EXCERPTED DATA>

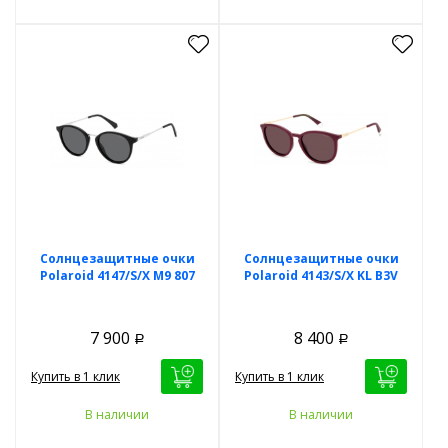
Солнцезащитные очки
Солнцезащитные очки
Polaroid 4147/S/X M9 807
Polaroid 4143/S/X KL B3V
7 900
8 400
Р
Р
Купить в 1 клик
Купить в 1 клик
В наличии
В наличии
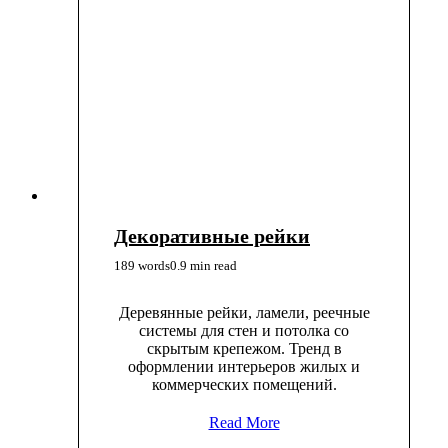
Декоративные рейки
189 words
0.9 min read
Деревянные рейки, ламели, реечные
системы для стен и потолка со
скрытым крепежом. Тренд в
оформлении интерьеров жилых и
коммерческих помещений.
Read More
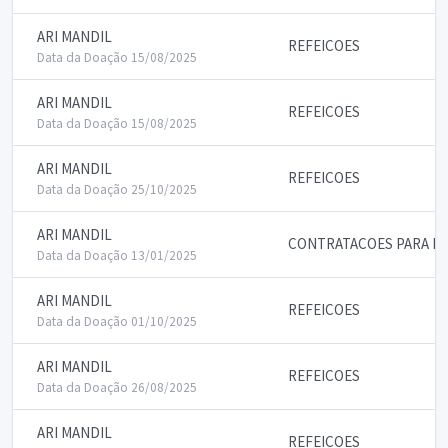
ARI MANDIL
REFEICOES
Data da Doação 15/08/2025
ARI MANDIL
REFEICOES
Data da Doação 15/08/2025
ARI MANDIL
REFEICOES
Data da Doação 25/10/2025
ARI MANDIL
CONTRATACOES PARA PA
Data da Doação 13/01/2025
ARI MANDIL
REFEICOES
Data da Doação 01/10/2025
ARI MANDIL
REFEICOES
Data da Doação 26/08/2025
ARI MANDIL
REFEICOES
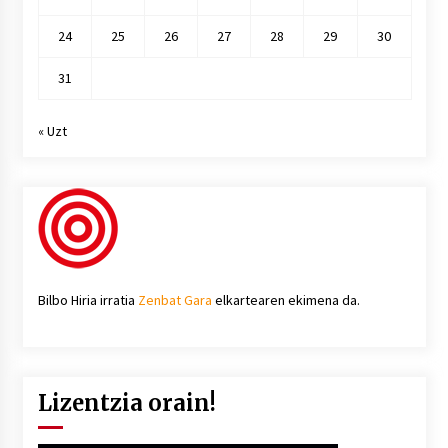
24
25
26
27
28
29
30
31
« Uzt
Bilbo Hiria irratia
Zenbat Gara
elkartearen ekimena da.
Lizentzia orain!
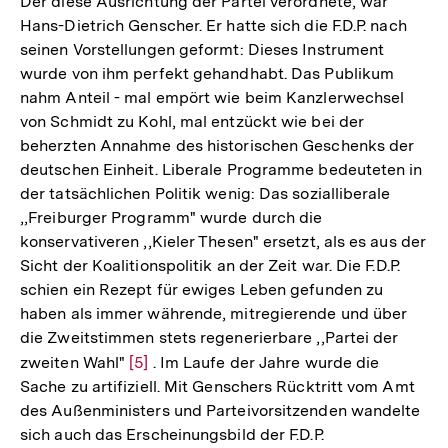
Der diese Ausrichtung der Partei verordnete, war
Hans-Dietrich Genscher. Er hatte sich die F.D.P. nach
seinen Vorstellungen geformt: Dieses Instrument
wurde von ihm perfekt gehandhabt. Das Publikum
nahm Anteil - mal empört wie beim Kanzlerwechsel
von Schmidt zu Kohl, mal entzückt wie bei der
beherzten Annahme des historischen Geschenks der
deutschen Einheit. Liberale Programme bedeuteten in
der tatsächlichen Politik wenig: Das sozialliberale
,,Freiburger Programm" wurde durch die
konservativeren ,,Kieler Thesen" ersetzt, als es aus der
Sicht der Koalitionspolitik an der Zeit war. Die F.D.P.
schien ein Rezept für ewiges Leben gefunden zu
haben als immer währende, mitregierende und über
die Zweitstimmen stets regenerierbare ,,Partei der
zweiten Wahl"
Zur
[5]
. Im Laufe der Jahre wurde die
Sache zu artifiziell. Mit Genschers Rücktritt vom Amt
Auflösung
des Außenministers und Parteivorsitzenden wandelte
der
sich auch das Erscheinungsbild der F.D.P.
Fußnote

WHAT YOU SHOULD DO>
Only the records themselves, retyped exactly, belong in the answer; please leave all images behind.

ANSWER>
Солнцезащитные очки
Солнцезащитные очки
Polaroid 4147/S/X M9 807
Polaroid 4143/S/X KL B3V
7 900
8 400
Р
Р
Купить в 1 клик
Купить в 1 клик
В наличии
В наличии
Декоративные рейки
189 words
0.9 min read
Деревянные рейки, ламели, реечные
системы для стен и потолка со
скрытым крепежом. Тренд в
оформлении интерьеров жилых и
коммерческих помещений.
Read More
ARI MANDIL
REFEICOES
Data da Doação 15/08/2025
ARI MANDIL
REFEICOES
Data da Doação 15/08/2025
ARI MANDIL
REFEICOES
Data da Doação 25/10/2025
ARI MANDIL
CONTRATACOES PARA PA
Data da Doação 13/01/2025
ARI MANDIL
REFEICOES
Data da Doação 01/10/2025
ARI MANDIL
REFEICOES
Data da Doação 26/08/2025
ARI MANDIL
REFEICOES
24
25
26
27
28
29
30
31
« Uzt
Bilbo Hiria irratia
Zenbat Gara
elkartearen ekimena da.
Lizentzia orain!
Der diese Ausrichtung der Partei verordnete, war
Hans-Dietrich Genscher. Er hatte sich die F.D.P. nach
seinen Vorstellungen geformt: Dieses Instrument
wurde von ihm perfekt gehandhabt. Das Publikum
nahm Anteil - mal empört wie beim Kanzlerwechsel
von Schmidt zu Kohl, mal entzückt wie bei der
beherzten Annahme des historischen Geschenks der
deutschen Einheit. Liberale Programme bedeuteten in
der tatsächlichen Politik wenig: Das sozialliberale
,,Freiburger Programm" wurde durch die
konservativeren ,,Kieler Thesen" ersetzt, als es aus der
Sicht der Koalitionspolitik an der Zeit war. Die F.D.P.
schien ein Rezept für ewiges Leben gefunden zu
haben als immer währende, mitregierende und über
die Zweitstimmen stets regenerierbare ,,Partei der
zweiten Wahl"
Zur
[5]
. Im Laufe der Jahre wurde die
Sache zu artifiziell. Mit Genschers Rücktritt vom Amt
Auflösung
des Außenministers und Parteivorsitzenden wandelte
der
sich auch das Erscheinungsbild der F.D.P.
Fußnote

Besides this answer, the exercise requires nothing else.